God permits wicked acts and trials in our lives to bring us to Himself, just as the end of Job. Pain and tragedies are a call by God to repentance and faith in Jesus Christ. These awful events that have happened today as well as those that occurred in my life, are as C.S. Lewis puts it, “God’s megaphone to rouse a deaf and dying world.” God gets our attention through pain. He sure did get mine, and then He used those very trials to bring me to Himself. Job’s story is my story, though obviously not nearly as bad. This is why I am a Calvinist. GOD SAVED ME. I did nothing but rebelled. As odd as it may seem, the Scriptures speak of tragedies and trials as the mercy of God. That is the conclusion of Job himself. He spoke of things he did not understand, just as I did. We both questioned God, put Him in the dock, and said, “How can you do this to me? I do not deserve this!” No actually, I deserved so much worse. And then by God’s grace alone, just like Job, I saw the beauty and majesty of God in the face of Christ in particular, and saw that He graciously brought those things in my life so that I could have the best treasure in all the universe, Christ Himself.

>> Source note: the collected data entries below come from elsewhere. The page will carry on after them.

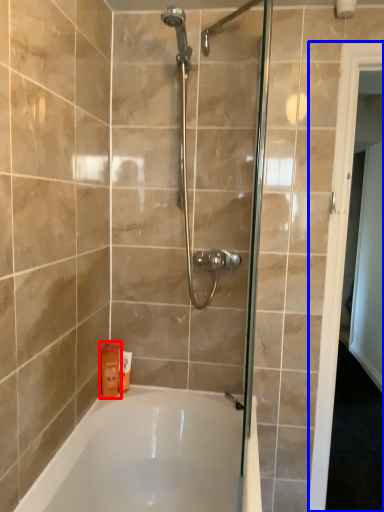
Question: Which point is closer to the camera, toiletry (highlighted by a red box) or screen door (highlighted by a blue box)?

Choices:
 (A) toiletry
 (B) screen door

Answer: (B)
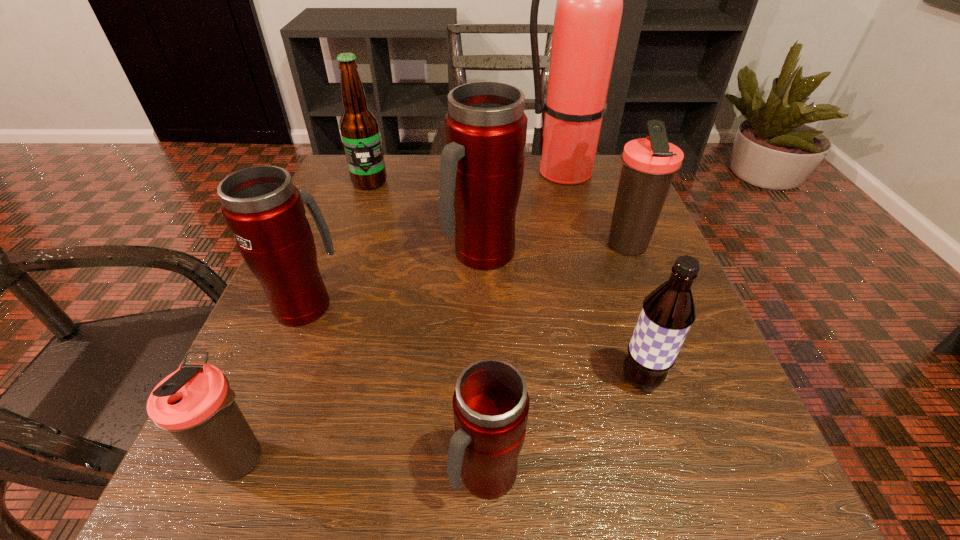
Where is `vacant space located on the side with the handle of the fifth farthest object`? This screenshot has width=960, height=540. vacant space located on the side with the handle of the fifth farthest object is located at coordinates (355, 179).

You are a GUI agent. You are given a task and a screenshot of the screen. Output one action in this format:
    pyautogui.click(x=<x>, y=<y>)
    Task: Click on the vacant position located on the side with the handle of the fifth farthest object
    This screenshot has height=540, width=960.
    Given the screenshot: What is the action you would take?
    pyautogui.click(x=357, y=174)

This screenshot has height=540, width=960. What are the coordinates of `vacant space located on the back of the root beer` in the screenshot? It's located at (624, 326).

Find the location of a particular element. The image size is (960, 540). vacant space located on the back of the nearer brown thermos bottle is located at coordinates (286, 350).

You are a GUI agent. You are given a task and a screenshot of the screen. Output one action in this format:
    pyautogui.click(x=<x>, y=<y>)
    Task: Click on the fire extinguisher located at the far edge
    This screenshot has height=540, width=960.
    Given the screenshot: What is the action you would take?
    pyautogui.click(x=588, y=13)

The width and height of the screenshot is (960, 540). I want to click on beer bottle situated at the far edge, so click(x=359, y=127).

Locate an element on the screen. beer bottle at the left edge is located at coordinates (359, 127).

Identify the location of fire extinguisher at the right edge. Image resolution: width=960 pixels, height=540 pixels. (588, 13).

Image resolution: width=960 pixels, height=540 pixels. Identify the location of thermos bottle that is at the right edge. (649, 164).

What are the coordinates of `root beer situated at the right edge` in the screenshot? It's located at (668, 312).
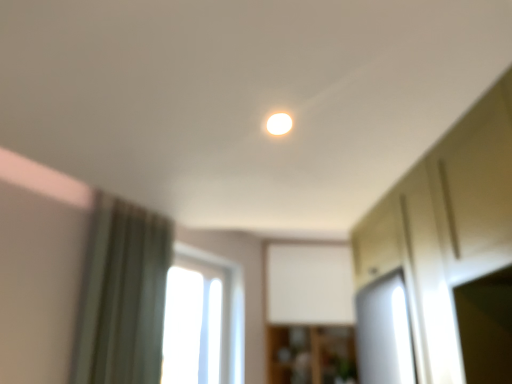
The image size is (512, 384). Identify the location of matte white light at center. (279, 124).

Image resolution: width=512 pixels, height=384 pixels. What are the coordinates of `green fabric curtain at left` in the screenshot? It's located at (123, 295).

In order to face transparent glass window at center, should I rotate leftwards or rightwards?

Turn left approximately 7.217 degrees to face it.

What are the coordinates of `matte white light at center` in the screenshot? It's located at (279, 124).

Does point (129, 253) come farther from viewer compared to point (177, 308)?

No, (129, 253) is closer to viewer.

Considering the relative sizes of green fabric curtain at left and transparent glass window at center in the image provided, is green fabric curtain at left wider than transparent glass window at center?

Yes.

Is transparent glass window at center located within green fabric curtain at left?

No, transparent glass window at center is located outside of green fabric curtain at left.

Can you confirm if green fabric curtain at left is smaller than transparent glass window at center?

No, green fabric curtain at left is not smaller than transparent glass window at center.

Can you confirm if wooden cabinet at center is taller than matte white light at center?

Yes, wooden cabinet at center is taller than matte white light at center.

From the image's perspective, is wooden cabinet at center beneath matte white light at center?

Yes, from the image's perspective, wooden cabinet at center is below matte white light at center.

Is wooden cabinet at center at the right side of matte white light at center?

Correct, you'll find wooden cabinet at center to the right of matte white light at center.

Does wooden cabinet at center have a larger size compared to matte white light at center?

Indeed, wooden cabinet at center has a larger size compared to matte white light at center.

Is matte white light at center oriented towards green fabric curtain at left?

No, matte white light at center is not oriented towards green fabric curtain at left.

Locate an element on the screen. The width and height of the screenshot is (512, 384). light above the green fabric curtain at left (from the image's perspective) is located at coordinates (279, 124).

Would you say matte white light at center is to the left or to the right of green fabric curtain at left in the picture?

Clearly, matte white light at center is on the right of green fabric curtain at left in the image.

Who is smaller, matte white light at center or transparent glass window at center?

Smaller between the two is matte white light at center.

How different are the orientations of matte white light at center and transparent glass window at center in degrees?

The facing directions of matte white light at center and transparent glass window at center are 145 degrees apart.

Looking at their sizes, would you say matte white light at center is wider or thinner than transparent glass window at center?

In the image, matte white light at center appears to be wider than transparent glass window at center.

From a real-world perspective, who is located higher, matte white light at center or transparent glass window at center?

In real-world perspective, matte white light at center is above.

Is transparent glass window at center further to the viewer compared to wooden cabinet at center?

No, transparent glass window at center is in front of wooden cabinet at center.

In the scene shown: How different are the orientations of transparent glass window at center and wooden cabinet at center in degrees?

There is a 55.4-degree angle between the facing directions of transparent glass window at center and wooden cabinet at center.

Between transparent glass window at center and wooden cabinet at center, which one appears on the right side from the viewer's perspective?

wooden cabinet at center.

From a real-world perspective, is transparent glass window at center positioned under wooden cabinet at center based on gravity?

Actually, transparent glass window at center is physically above wooden cabinet at center in the real world.

Considering the sizes of objects transparent glass window at center and matte white light at center in the image provided, who is smaller, transparent glass window at center or matte white light at center?

matte white light at center is smaller.

From a real-world perspective, which is physically above, transparent glass window at center or matte white light at center?

matte white light at center, from a real-world perspective.

Identify the location of window on the left of matte white light at center. (203, 320).

Is point (87, 270) positioned in front of point (336, 369)?

Yes, point (87, 270) is closer to viewer.

In terms of height, does green fabric curtain at left look taller or shorter compared to wooden cabinet at center?

green fabric curtain at left is taller than wooden cabinet at center.

How different are the orientations of green fabric curtain at left and wooden cabinet at center in degrees?

The angle between the facing direction of green fabric curtain at left and the facing direction of wooden cabinet at center is 53.6 degrees.

From a real-world perspective, is green fabric curtain at left beneath wooden cabinet at center?

Incorrect, from a real-world perspective, green fabric curtain at left is higher than wooden cabinet at center.

In order to click on curtain in front of the transparent glass window at center in this screenshot , I will do `click(123, 295)`.

Locate an element on the screen. cabinetry beneath the matte white light at center (from a real-world perspective) is located at coordinates (311, 355).

From the image, which object appears to be farther from transparent glass window at center, green fabric curtain at left or wooden cabinet at center?

green fabric curtain at left is further to transparent glass window at center.

Based on their spatial positions, is transparent glass window at center or green fabric curtain at left further from wooden cabinet at center?

green fabric curtain at left.

Considering their positions, is wooden cabinet at center positioned closer to transparent glass window at center than green fabric curtain at left?

wooden cabinet at center is positioned closer to the anchor transparent glass window at center.

Based on their spatial positions, is matte white light at center or transparent glass window at center further from green fabric curtain at left?

transparent glass window at center is positioned further to the anchor green fabric curtain at left.

Which object lies nearer to the anchor point matte white light at center, green fabric curtain at left or transparent glass window at center?

green fabric curtain at left lies closer to matte white light at center than the other object.

From the image, which object appears to be farther from matte white light at center, wooden cabinet at center or green fabric curtain at left?

wooden cabinet at center is positioned further to the anchor matte white light at center.

When comparing their distances from wooden cabinet at center, does matte white light at center or green fabric curtain at left seem further?

matte white light at center is further to wooden cabinet at center.

Which object lies nearer to the anchor point transparent glass window at center, matte white light at center or green fabric curtain at left?

The object closer to transparent glass window at center is green fabric curtain at left.

The height and width of the screenshot is (384, 512). I want to click on curtain positioned between matte white light at center and transparent glass window at center from near to far, so click(x=123, y=295).

Identify the location of window between green fabric curtain at left and wooden cabinet at center along the z-axis. [203, 320].

Image resolution: width=512 pixels, height=384 pixels. Identify the location of window located between matte white light at center and wooden cabinet at center in the depth direction. (203, 320).

Locate an element on the screen. The height and width of the screenshot is (384, 512). curtain positioned between matte white light at center and wooden cabinet at center from near to far is located at coordinates (123, 295).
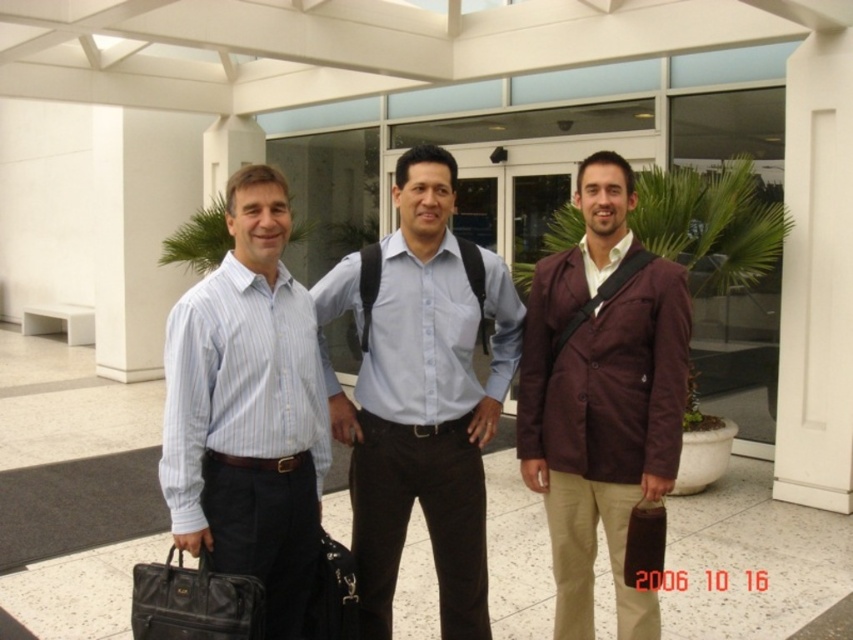
Is point (618, 358) in front of point (303, 516)?

No, (618, 358) is further to viewer.

Can you confirm if maroon textured blazer at center is shorter than light blue striped shirt at center?

No.

What do you see at coordinates (601, 396) in the screenshot?
I see `maroon textured blazer at center` at bounding box center [601, 396].

In order to click on maroon textured blazer at center in this screenshot , I will do `click(601, 396)`.

How far apart are light blue shirt at center and black leather briefcase at lower left?

light blue shirt at center is 31.40 inches away from black leather briefcase at lower left.

The width and height of the screenshot is (853, 640). Describe the element at coordinates (421, 394) in the screenshot. I see `light blue shirt at center` at that location.

This screenshot has width=853, height=640. What do you see at coordinates (421, 394) in the screenshot?
I see `light blue shirt at center` at bounding box center [421, 394].

Find the location of a particular element. This screenshot has height=640, width=853. light blue shirt at center is located at coordinates (421, 394).

Who is higher up, light blue striped shirt at center or brown leather briefcase at center?

light blue striped shirt at center is above.

Image resolution: width=853 pixels, height=640 pixels. Describe the element at coordinates (248, 410) in the screenshot. I see `light blue striped shirt at center` at that location.

In order to click on light blue striped shirt at center in this screenshot , I will do [248, 410].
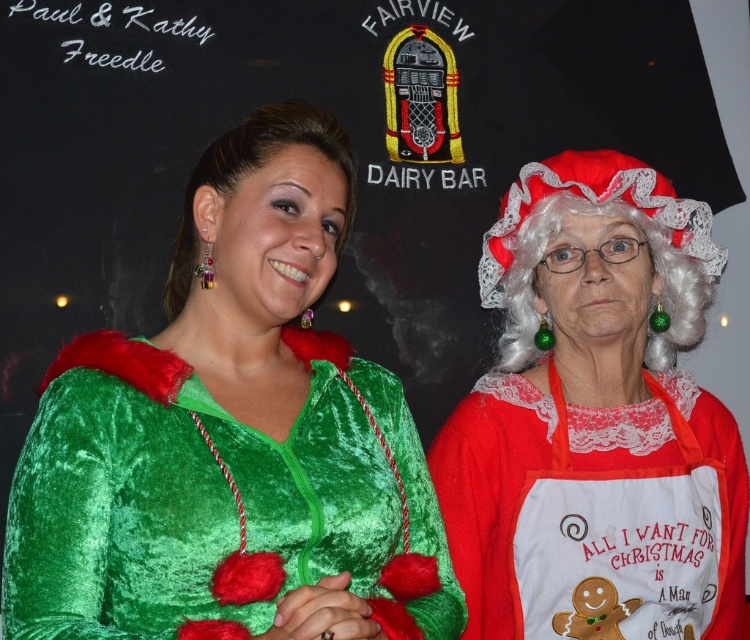
Question: Among these objects, which one is nearest to the camera?

Choices:
 (A) velvet green dress at center
 (B) red velvet santa hat at upper right

Answer: (A)

Question: Is velvet green dress at center closer to camera compared to red velvet santa hat at upper right?

Choices:
 (A) yes
 (B) no

Answer: (A)

Question: Which point is closer to the camera?

Choices:
 (A) (510, 186)
 (B) (660, 561)
 (C) (237, 352)

Answer: (C)

Question: Which point appears farthest from the camera in this image?

Choices:
 (A) (459, 616)
 (B) (687, 573)

Answer: (B)

Question: Is velvet green dress at center smaller than velvet red dress at right?

Choices:
 (A) no
 (B) yes

Answer: (A)

Question: From the image, what is the correct spatial relationship of velvet green dress at center in relation to velvet red dress at right?

Choices:
 (A) above
 (B) below

Answer: (A)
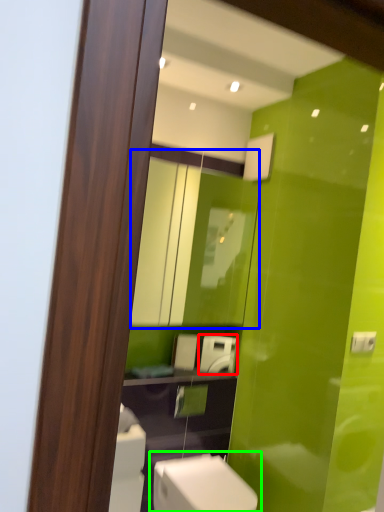
Question: Considering the real-world distances, which object is farthest from appliance (highlighted by a red box)? mirror (highlighted by a blue box) or toilet (highlighted by a green box)?

Choices:
 (A) mirror
 (B) toilet

Answer: (B)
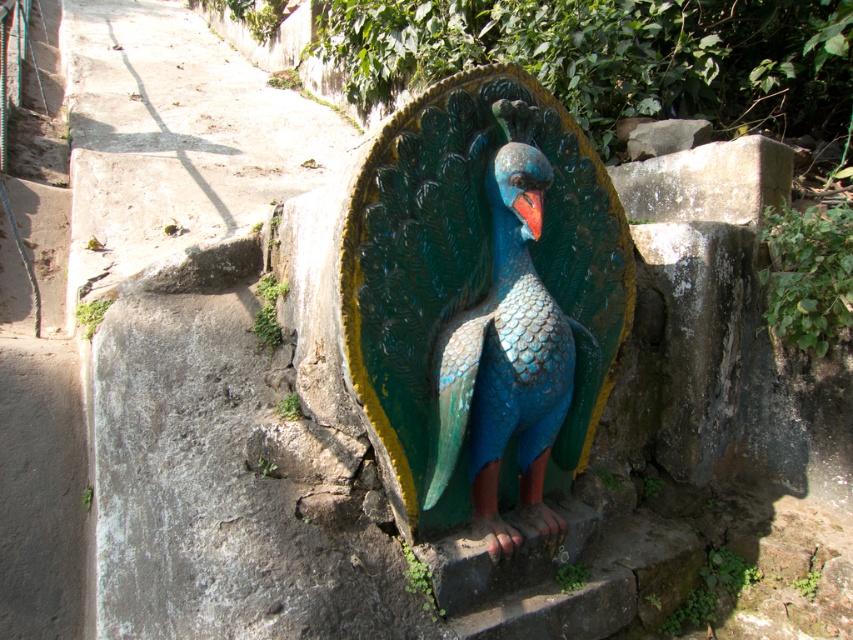
Is point (488, 120) positioned after point (538, 198)?

Yes, it is behind point (538, 198).

Does shiny painted peacock at center have a greater height compared to shiny red beak at center?

Yes.

Is point (579, 378) positioned behind point (527, 205)?

Yes, it is behind point (527, 205).

At what (x,y) coordinates should I click in order to perform the action: click on shiny painted peacock at center. Please return your answer as a coordinate pair (x, y). This screenshot has height=640, width=853. Looking at the image, I should click on (480, 296).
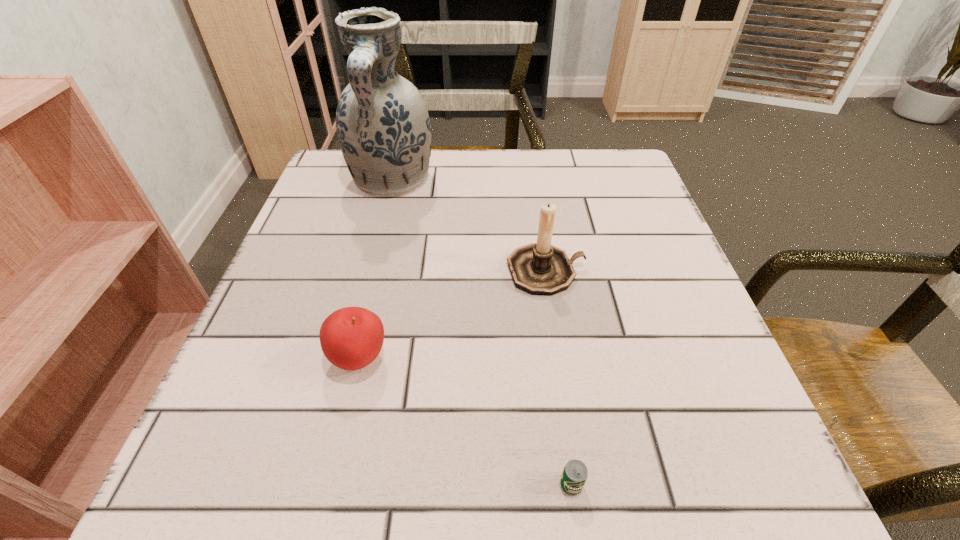
The image size is (960, 540). Find the location of `vase`. vase is located at coordinates (384, 131).

Where is `the farthest object`? Image resolution: width=960 pixels, height=540 pixels. the farthest object is located at coordinates (384, 131).

The image size is (960, 540). What are the coordinates of `candle holder` in the screenshot? It's located at (540, 268).

Locate an element on the screen. Image resolution: width=960 pixels, height=540 pixels. the third shortest object is located at coordinates (540, 268).

At what (x,y) coordinates should I click in order to perform the action: click on apple. Please return your answer as a coordinate pair (x, y). The width and height of the screenshot is (960, 540). Looking at the image, I should click on (351, 338).

Where is `the third farthest object`? The image size is (960, 540). the third farthest object is located at coordinates (351, 338).

Find the location of a particular element. The height and width of the screenshot is (540, 960). the nearest object is located at coordinates (574, 476).

Identify the location of beer can. The image size is (960, 540). (574, 476).

Locate an element on the screen. vacant space located with the handle on the side of the tallest object is located at coordinates (360, 307).

The height and width of the screenshot is (540, 960). What are the coordinates of `vacant region located 0.170m on the left of the candle holder` in the screenshot? It's located at (416, 271).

And man how I despised myself in light of such grace, but only because I saw that I was truly accepted! I saw the depth of my sin and depravity and saw the light of the Gospel shining on me brighter than the sun. What wonderful grace! And I can honestly say I would not have had my life any other way even with all those awful things that occurred, because the beauty of Christ, His worth and value in my life personally, far outweigh having those trials taken away. The trials were bitter sweet; bitter because of my sinful flesh bucking against them, and sweet because of the sanctification I underwent to see and know Christ as a result of them. And now I can honestly say, “Praise God for His mercy in blessings and tragedy!”
Heed the call of God in this tragedy Today! Turn from your sin and whatever it is that is holding you back from God and embrace Jesus Christ that you may enjoy the greatest treasure in all the universe, God Himself. There is no one greater or that satisfied more.